─── Given passage ───
Deputy Minister of Education of Finland
- In office 30 November 1975 – 29 September 1976

Deputy Minister of Education of Finland
- In office 15 May 1977 – 19 February 1982

Minister of Education of Finland
- In office 19 February 1982 – 31 December 1982

Member of the Parliament of Finland
- In office 22 January 1972 – 31 December 1984

Personal details
- Born: Kalevi Johannes Kivistö 25 March 1941 (age 85) Kurikka, Finland

= Kalevi Kivistö =

Finnish politician (born 1941)

Kalevi Johannes Kivistö (born 25 March 1941) is a Finnish politician. He was a Member of the Parliament of Finland for the Finnish People's Democratic League (SKDL) 1972–1984, the Deputy Minister of Education 1975–1976 and 1977–1982, and the Minister of Education 1982. Kivistö was also the chairman of the SKDL 1979–1985 and the Governor of Central Finland Province 1985–1997. He ran for the President of Finland in the 1982 and 1988 elections.

Kivistö graduated as a teacher from the University of Jyväskylä in 1966 and studied social science in the University of Helsinki graduating in 1969. In 1964–1984, Kivistö was a teacher and professor in the University of Jyväskylä. After his governor's term, Kivistö worked in the Ministry of Education 1997–2004.

As the SKDL was dissolved in 1990, Kivistö joined its successor Left Alliance. He was a member of the Espoo City Council 2008–2017.
───
• **Task directions**
Copy the passage from the Kalevi Kivistö profile word for word, starting with "Kalevi Johannes Kivistö (born" and going on through "of Education 1997–2004.".
─── Source data ───
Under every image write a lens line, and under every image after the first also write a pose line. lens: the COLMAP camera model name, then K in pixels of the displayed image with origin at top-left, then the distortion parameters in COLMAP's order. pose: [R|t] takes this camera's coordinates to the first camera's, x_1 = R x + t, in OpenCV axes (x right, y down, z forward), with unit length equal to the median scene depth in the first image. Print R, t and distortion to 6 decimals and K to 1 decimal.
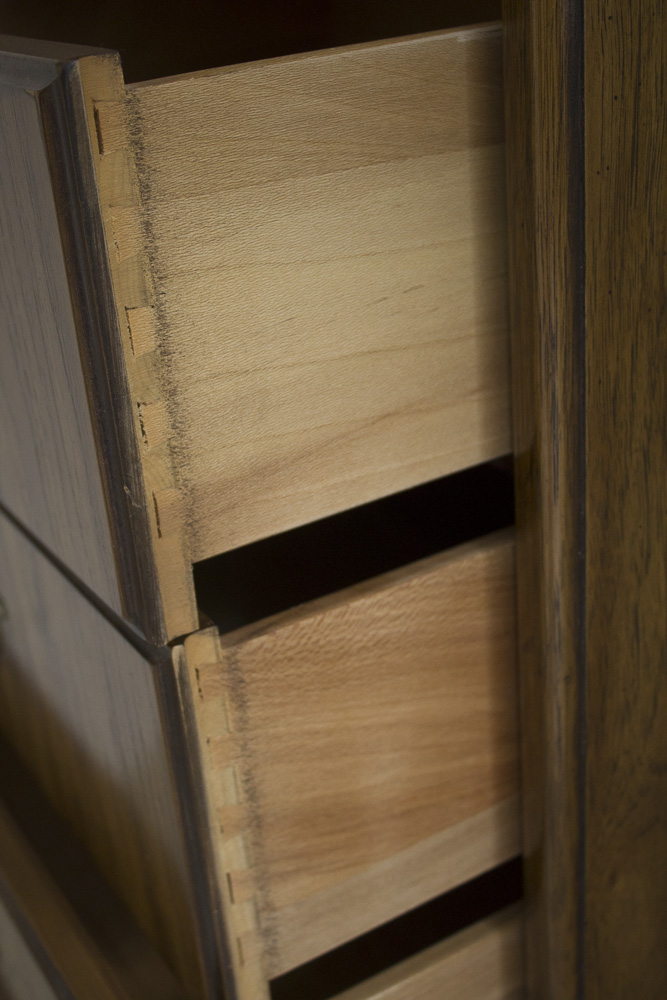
lens RADIAL K [[886.3, 0, 334.2], [0, 886.3, 495.7], [0, 0, 1]] dist [-0.053208, -0.003119]
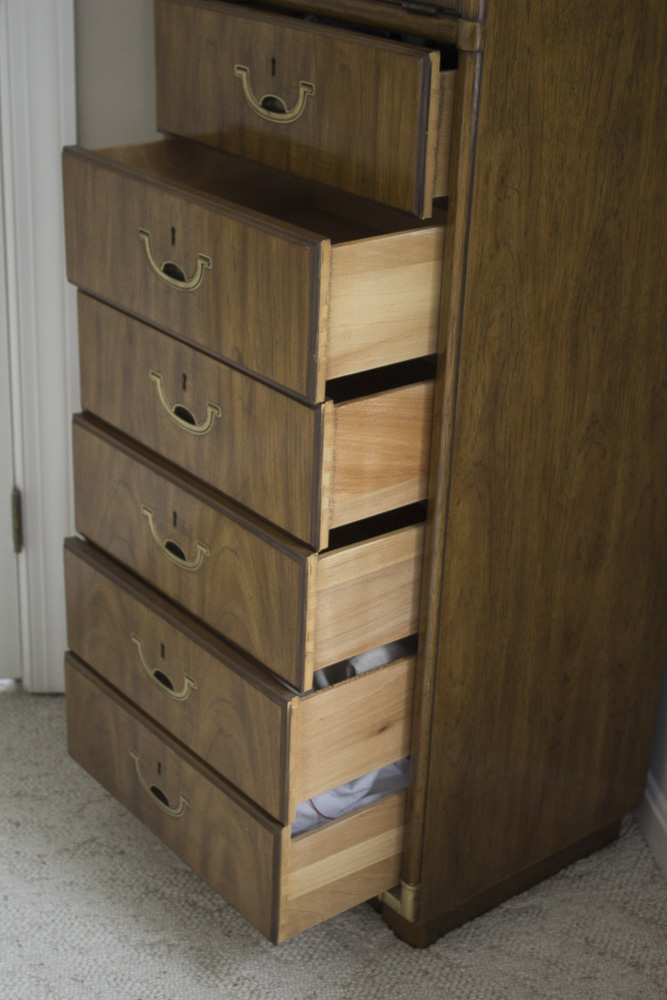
lens RADIAL K [[1566.0, 0, 339.2], [0, 1566.0, 500.8], [0, 0, 1]] dist [-0.032815, 0.000000]
pose [[0.991793, 0.055673, 0.115100, -0.670451], [-0.085138, 0.959185, 0.269660, -0.921147], [-0.095389, -0.277246, 0.956052, -3.981912]]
───
• **Result of the task**
Kalevi Johannes Kivistö (born 25 March 1941) is a Finnish politician. He was a Member of the Parliament of Finland for the Finnish People's Democratic League (SKDL) 1972–1984, the Deputy Minister of Education 1975–1976 and 1977–1982, and the Minister of Education 1982. Kivistö was also the chairman of the SKDL 1979–1985 and the Governor of Central Finland Province 1985–1997. He ran for the President of Finland in the 1982 and 1988 elections.

Kivistö graduated as a teacher from the University of Jyväskylä in 1966 and studied social science in the University of Helsinki graduating in 1969. In 1964–1984, Kivistö was a teacher and professor in the University of Jyväskylä. After his governor's term, Kivistö worked in the Ministry of Education 1997–2004.